Football. It wasn't enough that our game wasn't on national TV like it normally is/should be, or that we had to play the "brunch game" at 11:30 (How can you be expected to get a respectable amount of tailgating accomplished before kick-off?). But then our defense and special teams had to just lay on the field like roadkill. Grrrr... At church on Sunday one of my favorite people (Ned) and I had a heart-to-heart about the state of Volunteer football ('cause that's what you talk about in church on Sunday in the South) and he articulated perfectly what my subconscious has known for a while:
Good-hearted, honest, loyal, kind, supportive people don't always make the best coaches.
It breaks my big orange heart, but it's true. I LOVE Phil Fulmer. There's no better example of a Tennessee Volunteer. He LOVES our state, our school, our team and each and every one of those players and coaches like they're his brothers and his kids. But lately it seems that love and devotion have become blinders, and promoting too much from within, being too slack with young guys who need more discipline, and sticking too much with tradition instead of trying new things on the field, have started to take it's toll. To every yin there's a yang and we seem to have reached the yang portion of the program. I'm not saying that we need to fire Phil and hire some vile, disgusting, obnoxious, rude, tantrum-throwing, snake-in-the-grass just because they win football games (yeah, that's right, I'm lookin' at you, Visor Boy). But something needs to change.
As you could imagine, about 30 seconds after the clock ran down, I needed an outlet for my misery that didn't involve chocolate, martinis, pasta, heroine or expensive shoes. So my SIL and I found salvation at the next best thing...
Target. Why? Because there were a lot of household items that I needed? No. Because - as all good people know - when the world is crazy and out of control and doesn't make any sense, you go where everything is clean and orderly and pretty and affordable. I've joked before that if I had all the time and money in the world I would go back to school to get a degree in film and my first student film would be a remake of Breakfast at Tiffany's titled, Diet Coke at Target.
"The only thing that does any good is to jump in a cab and go to Tiffany's. Calms me down right away. The quietness and the proud look of it; nothing very bad could happen to you there."
- Holly Golightly
- Holly Golightly
So, that's not really a revelation from this weekend, but I'm right, no? We pushed our happy little red cart around until I felt better and along the way a few happy items happened to fall in said little red cart: adorable black tweed ballet flats, a pre-treatment stain stick thingy, dog treats, cereal, a frozen pizza, yogurt, diet coke (duh) and yet another bag of...

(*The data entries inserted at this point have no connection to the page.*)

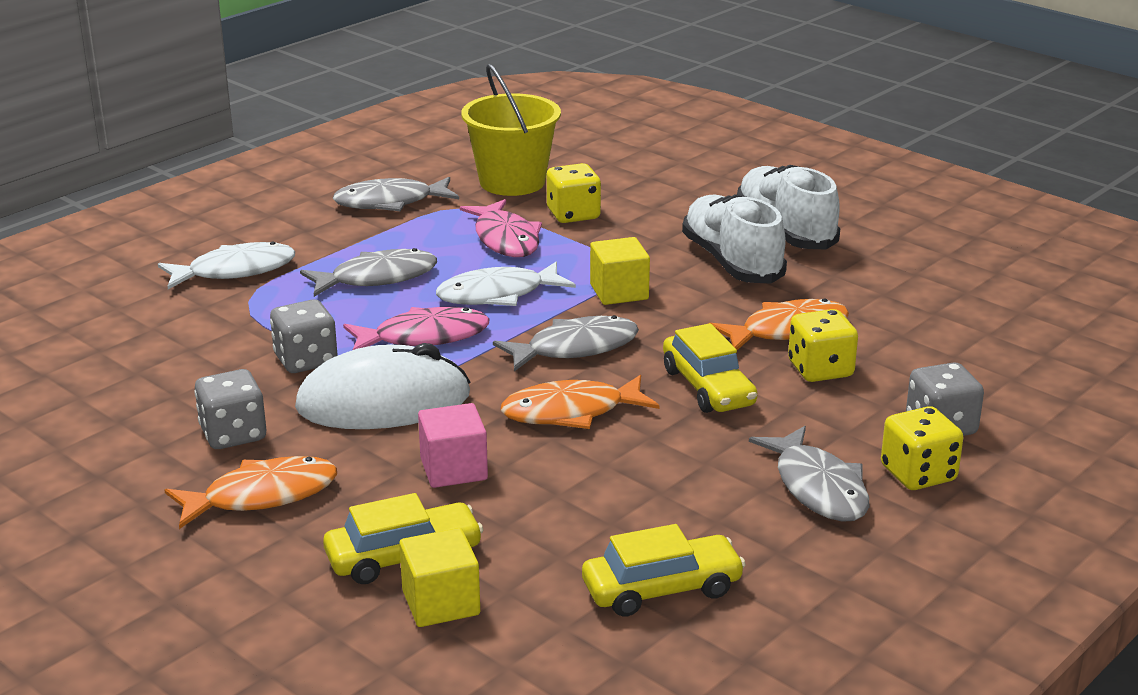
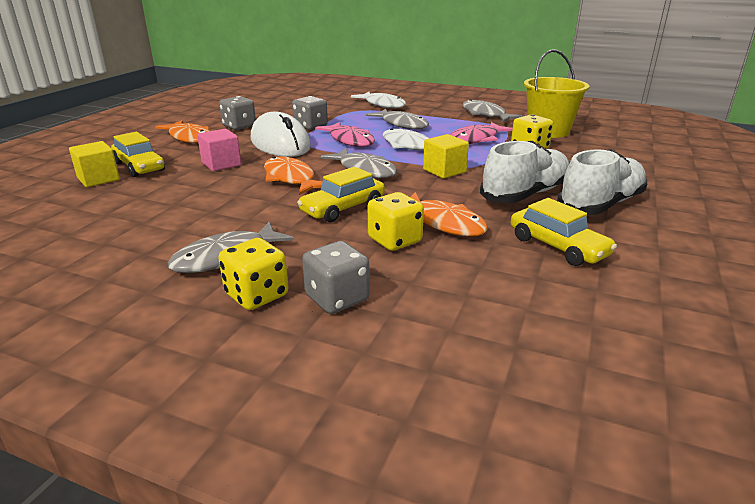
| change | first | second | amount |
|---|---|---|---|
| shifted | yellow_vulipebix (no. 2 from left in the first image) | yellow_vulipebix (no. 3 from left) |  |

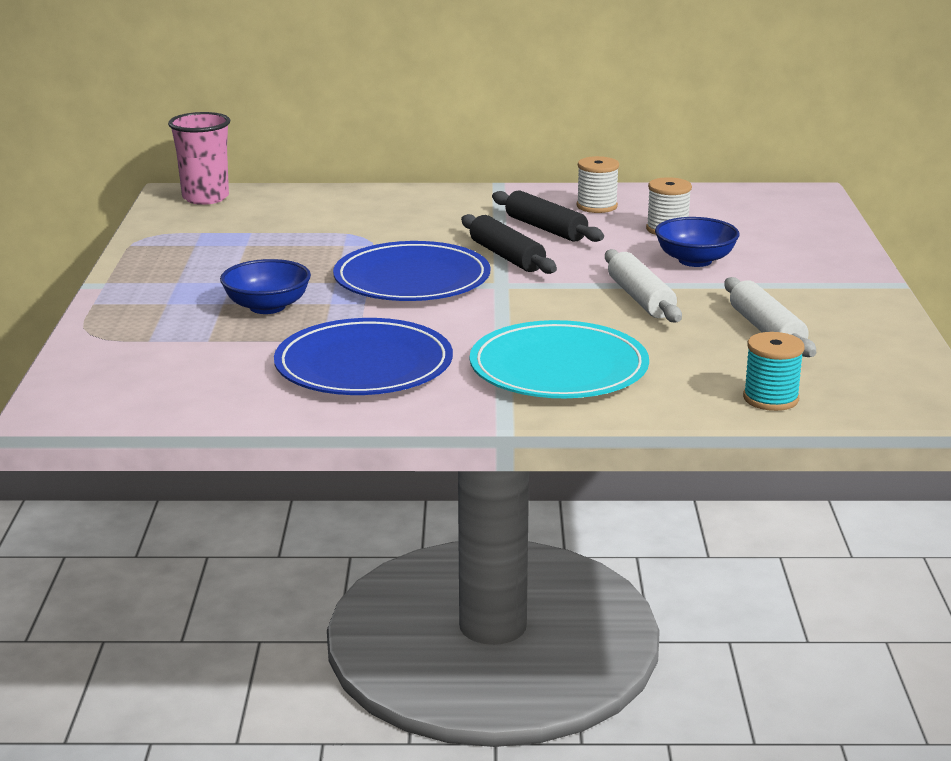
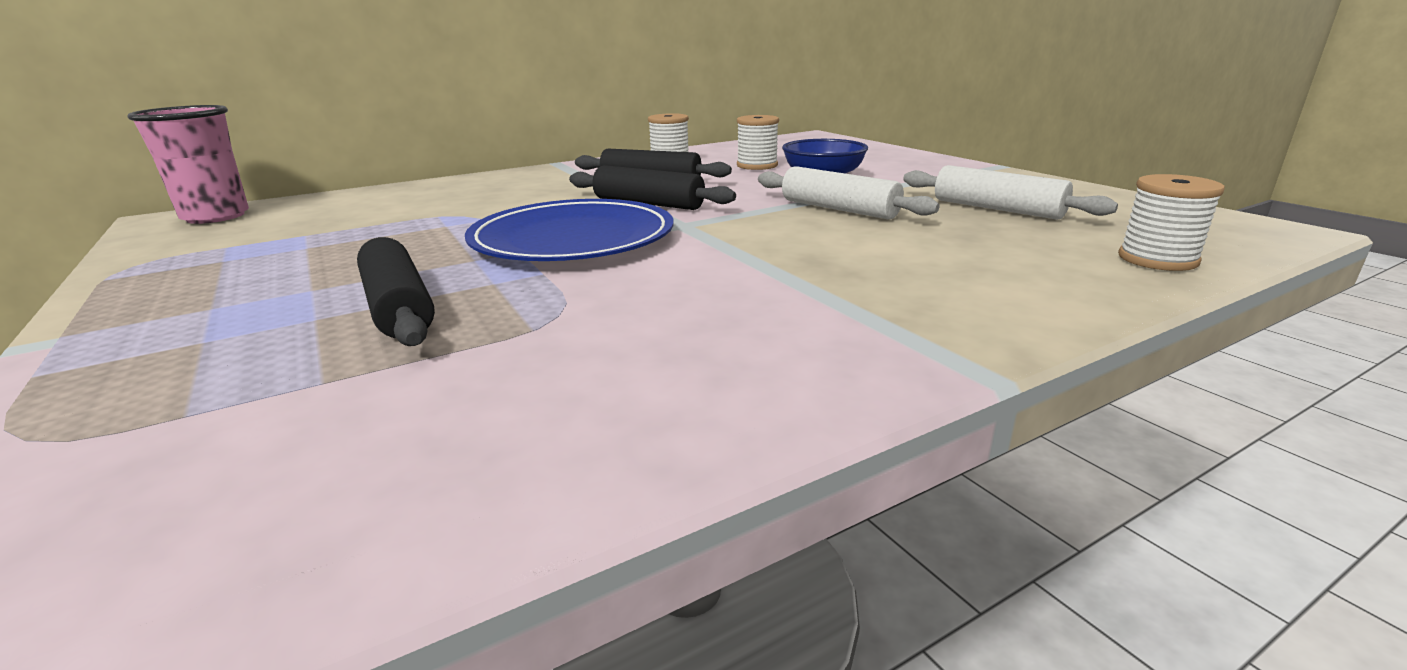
| change | first | second | amount |
|---|---|---|---|
| swapped | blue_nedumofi (no. 1 from left) | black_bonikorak (no. 1 from left) |  |
| gone | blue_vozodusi (no. 1 from left) |  |  |
| gone | turquoise_vozodusi |  |  |
| repainted |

Candy Corn. Ahhh candy corn. I don't really even like candy (all other dessert-related items, yes, but sugary candy, not so much). Like crisp, cool air, changing leaves and college football, those cute little striped kernels are a sign of fall, my favorite season. But, alas, they are not without a dark side. I was snacking on candy corn Sunday evening while organizing kitchen cabinets and with every bite I slowly started to feel that sense of dread. You could almost hear the screeching of the violins from Psycho tuning up in the background... that impending anxiety... THE HOLIDAYS. And like candy corn, I love the holidays, but they too have a dark side. There's so many things to stress about - money, travel, shopping, decorating, entertaining, family drama, AND ESPECIALLY food. And that's when it hit me -
It all starts with the damn candy corn.
Those tiny little innocuous bits of sugary autumn goodness are fine, but all they do is give you the courage to move on to the seemingly innocuous, but actually evil, little individually wrapped trick-or-treat candy bars. And that leads to:
Thanksgiving and stuffing and casseroles and pumpkin pie and apple cobbler because what? They're FRUIT! And VEGETABLES! What's the big deal? Look - you can even see their pictures on the food pyramid. How bad could they be?!? So now you're emboldened and ready for:
Christmas. You've already been so good only eating tiny candy bars and fruits and vegetables that you eat the cookies and cake and other things you couldn't otherwise justify. Besides, if all else fails, you just have to ask,"WWJD"?!? Because I tell you what he would do - it's his birthday! He'd eat the cake. And before the sugar high can wear off, there's:
New Year's Eve. Otherwise Dick Clark would have been out of a job a long time ago because everyone would be too depressed to leave the house. But we're not done yet. You can't have sugary without salty, so to cap off the holiday season, God gives us the first of two National Observances of Salt:
New Year's Day College Football Bowl Games (and then later the Super Bowl). Chips and dip and laying on the couch, taking the stress of the last few weeks out on referees and the teams that are keeping your team down in the BCS poll. Good times.
Is there a Halloween Candy Wing at Betty Ford?